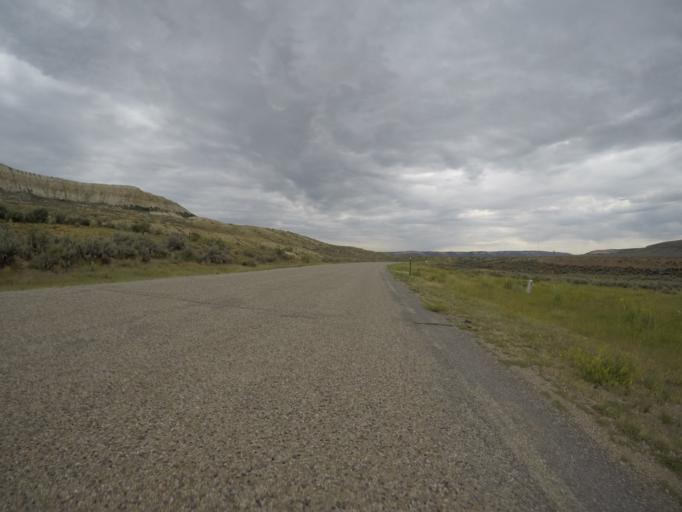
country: US
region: Wyoming
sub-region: Lincoln County
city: Kemmerer
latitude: 41.8230
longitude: -110.7358
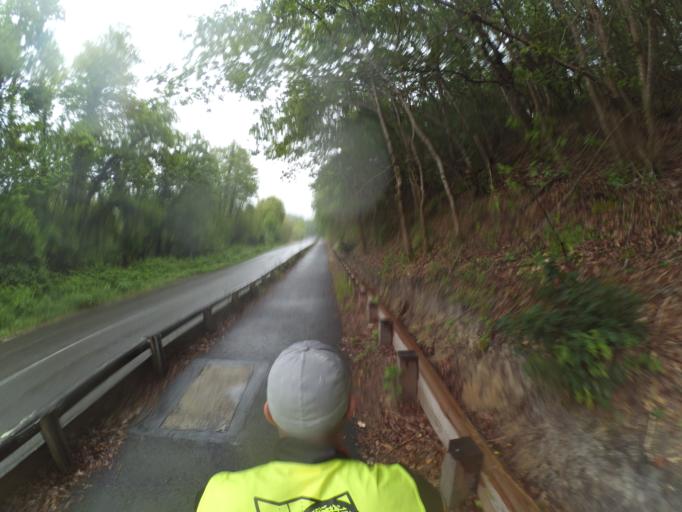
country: FR
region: Aquitaine
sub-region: Departement des Landes
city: Mimizan
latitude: 44.2331
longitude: -1.2237
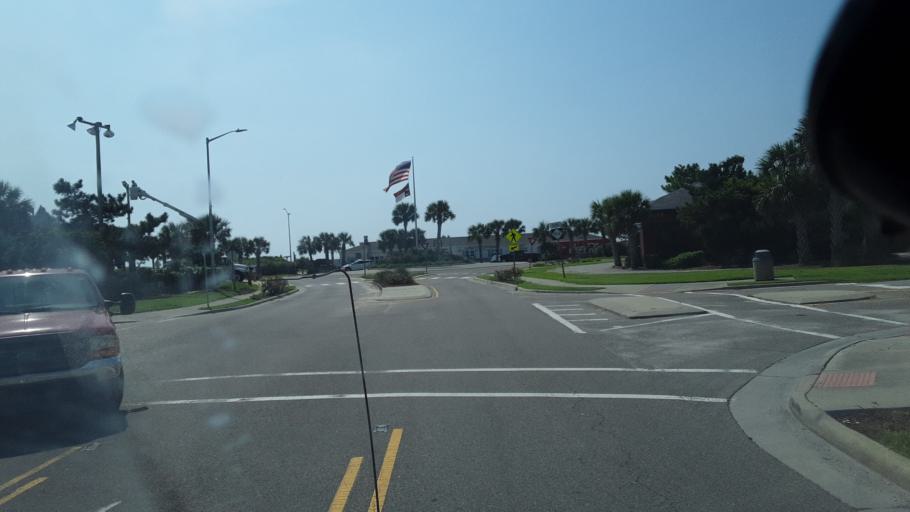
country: US
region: North Carolina
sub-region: Brunswick County
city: Sunset Beach
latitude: 33.8885
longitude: -78.4369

= = = =

▶ GOAL: Write out the entries word for word, starting at the line containing "latitude: 44.2331" and ending at the last line of the entries, both ends included. Leave the pictures out of your answer.

▶ RESULT OF THIS TASK:
latitude: 44.2331
longitude: -1.2237
country: US
region: North Carolina
sub-region: Brunswick County
city: Sunset Beach
latitude: 33.8885
longitude: -78.4369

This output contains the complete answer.